En vez de festejar, el cuantioso grupo de tecnólogos se sumió en un silencio expectante. En el templo, que en esa tan avanzada época era el nombre de lo que para nosotros es un laboratorio, el armatoste que hipotéticamente podía llevar a alguien al pasado estaba programado y listo para una ida, un regreso y una probable destrucción de sus estresados circuitos. Éste había sido un relativamente nuevo descubrimiento arqueológico. La emoción no fue ni cercanamente tanta como en otros tiempos de más ingenuidad; pero hubo un círculo cuantioso de especialistas que entendían la importancia del suceso. Entre estos entendidos, más de uno tenía ya buena reputación sólo por haber estado cerca del lugar en el que el viejo armatoste fue recuperado. Ya había pasado por expertos en autenticidad de piezas de época, curadores, y un grupo de traductores de lo que ya era una lengua muerta transfirieron todos los arcaicos registros, esquemas, dibujos y todo, a palabras comprensibles. ¿Por qué seguían intentando viajar en el tiempo, cuando tantos fracasos habían marcado la absurda e infantil tarea desde hacía generaciones? Nadie sabía bien a bien, era más bien una clase de asentimiento a sus raíces, una prueba del compromiso con la tradición científica que los había llevado desde esos tiempos de tosquedad difusa hasta este momento. Era para ellos una de esas empresas que se admiten como inconsecuentes de dientes para afuera, pero que a la primera sospecha de justificación hacen asentir como si de su persecución se desprendiera toda la nobleza de una bellísima acción. (Bueno, seguro habría muchos honores para los que triunfaran, eso sí). ¿Pero eso era lo que los movía?
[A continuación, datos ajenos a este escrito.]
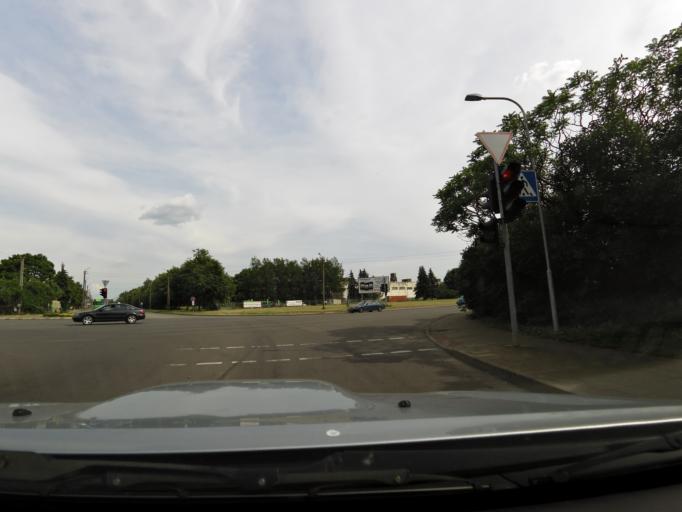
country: LT
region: Marijampoles apskritis
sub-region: Marijampole Municipality
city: Marijampole
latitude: 54.5752
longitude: 23.3702
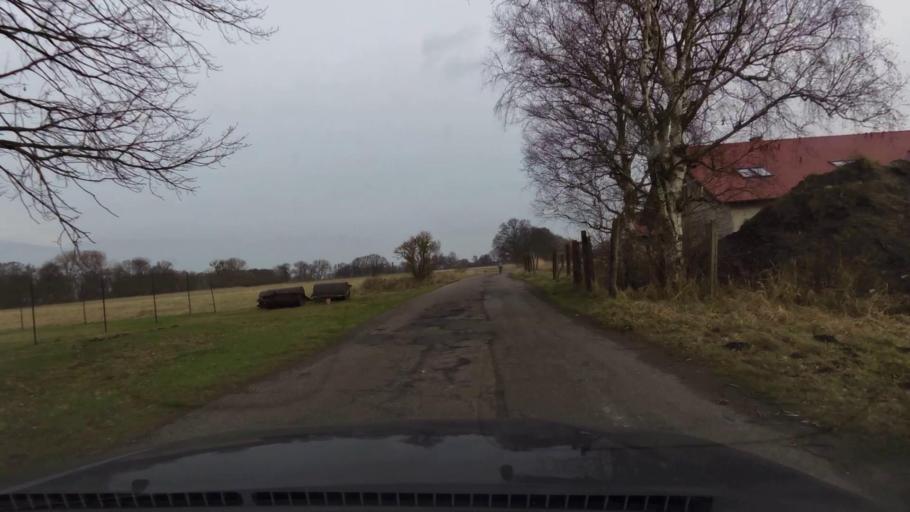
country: PL
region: West Pomeranian Voivodeship
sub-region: Powiat goleniowski
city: Stepnica
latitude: 53.7236
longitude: 14.5545
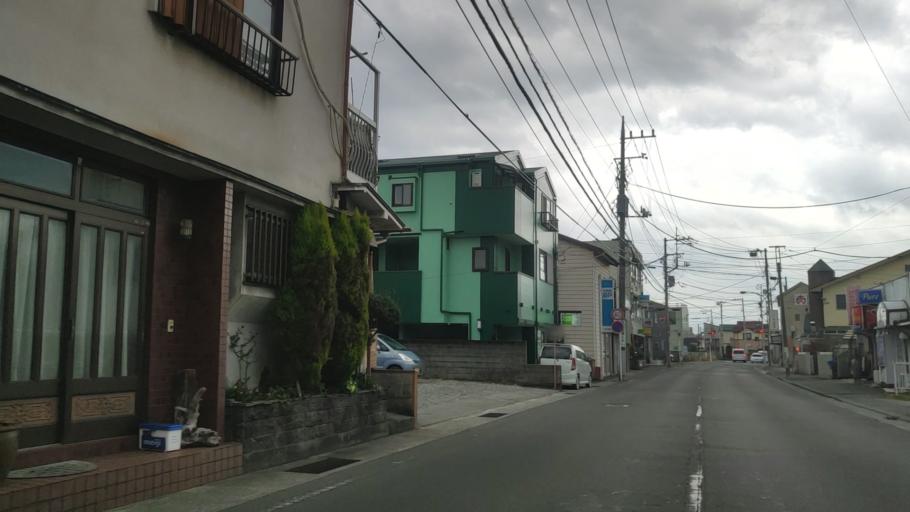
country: JP
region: Kanagawa
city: Odawara
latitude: 35.2586
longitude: 139.1632
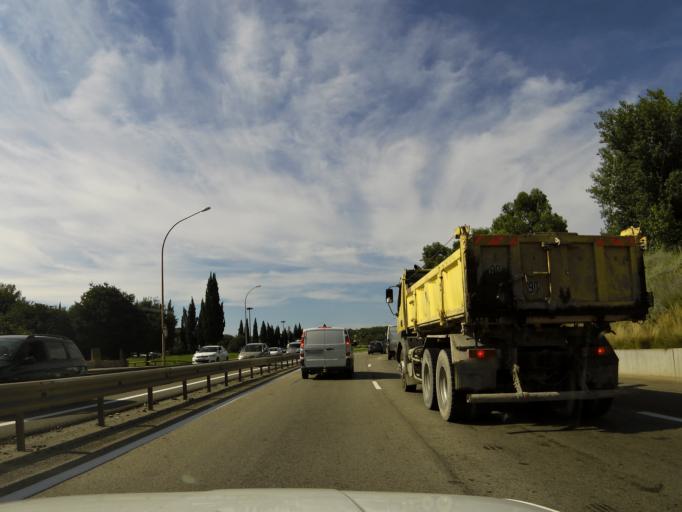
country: FR
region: Languedoc-Roussillon
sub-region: Departement du Gard
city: Nimes
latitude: 43.8223
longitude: 4.3289
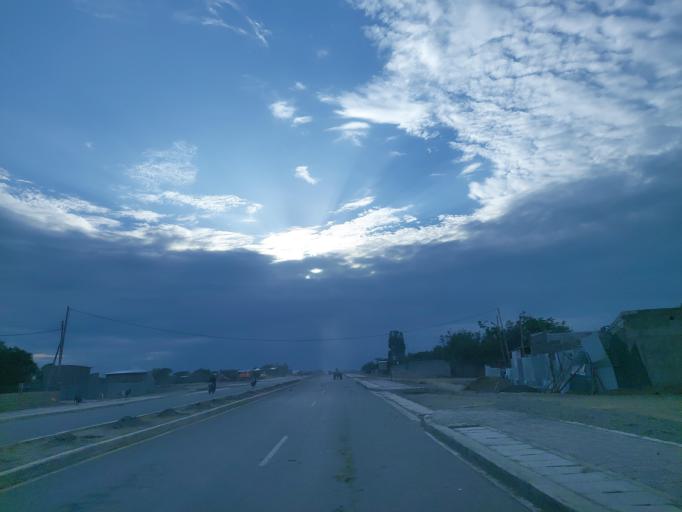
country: ET
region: Oromiya
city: Ziway
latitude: 8.1459
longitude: 38.8065
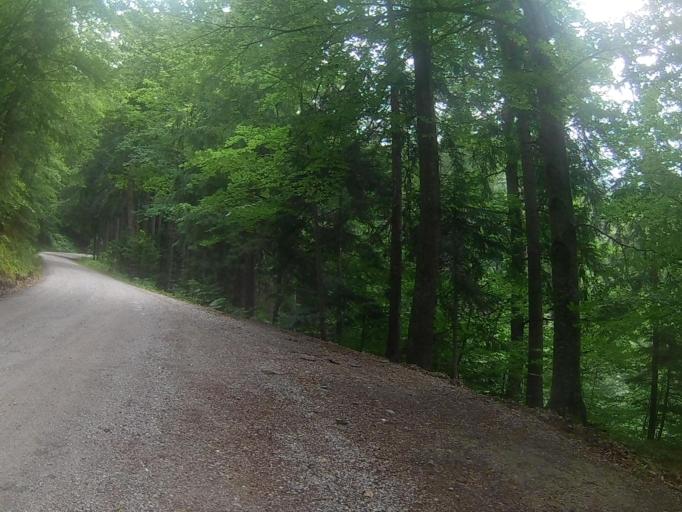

Los 36 científicos reunidos allí, si acaso tenían algo en común, era más bien una inclinación por curiosear más allá de su época; no tanto por ser recordados en los anales sagrados (los de la historia). Como todo mundo sabía ya, o eso dictaba la sabiduría popular por lo menos, todo el universo funciona de tal modo que estos saltos tramposos fuera del tiempo eran imposibles: el cosmos siempre hallaba un modo de compensar y devolver todo al equilibrio natural. Por eso, se decía, siempre habían fallado los Antiguos en sus intentos de saltos temporales; pero eso había sido hacía tanto que nadie recordaba qué cosas habían salido mal. Este viaje pretendía arreglar ese problema y, de paso, refutar esa imprecisión popular.

Todos tomaron asiento. La maquinaria compleja estaba dispuesta para llegar al momento y lugar aproximados en los que los famosos (por su fracaso) Gublazio y Flántomo habían armado el primer cronoportador registrado. Tenían preparado un discurso en la lengua que allí se hablaba en ese siglo, y uno de ellos había entrenado su pronunciación. Otro estaba listo para entregar un paquete de diagramas y gráficos (lo más elementales e introductorios que pudieron hacerlos) a los doctores. La discusión ahora se centraba más bien en si hacer contacto con los Antiguos cambiaría o no eventos importantes en el lejano futuro. En esta ocasión, hasta un cálculo sobre dónde debería estar la Tierra en ese entonces había sido considerado. Así, los tecnólogos podrían tomar nota de todos los detalles de todos los errores, y hacer lo necesario para corregir cualquiera. O, por lo menos, para preparar el camino para que otros pudieran lograr en el futuro lo que había sido tildado de imposible. Era el momento. En un destello parecido al del relámpago, aparecieron los 36 foráneos en la Tierra hacía muchos siglos, profundamente sorprendidos. Contra todo pronóstico, lo habían conseguido. Todo se veía diferente. Un sólo edificio a lo lejos había bastado para abrir sus bocas con la sorpresa del niño asombrado. Incluso los colores de las cosas en ese entonces les pareció distinto al de su época. Desafortunadamente, no fue la sorpresa del viaje exitoso lo que los embargó la mayor parte de su breve visita, sino una mucho más desagradable. Entre desesperadas bocanadas, los científicos tuvieron un intercambio de miradas aterradas que ensayaba a velocidades casi inhumanas muchísimas hipótesis sobre lo que estaba pasándoles: tuvieron ocurrencias desde aquellas cuyas matemáticas las hubieran hecho incomprensibles a la lengua popular, hasta las más mundanas, como que había cambiado la presión atmosférica de la Tierra, o la composición del aire era significativamente distinta, o la contaminación era excesiva en este punto. Muchas otras cosas pensaron mientras caían al piso como pescados, con la súbita comprensión de que ninguno de ellos podía respirar el aire en ese tiempo.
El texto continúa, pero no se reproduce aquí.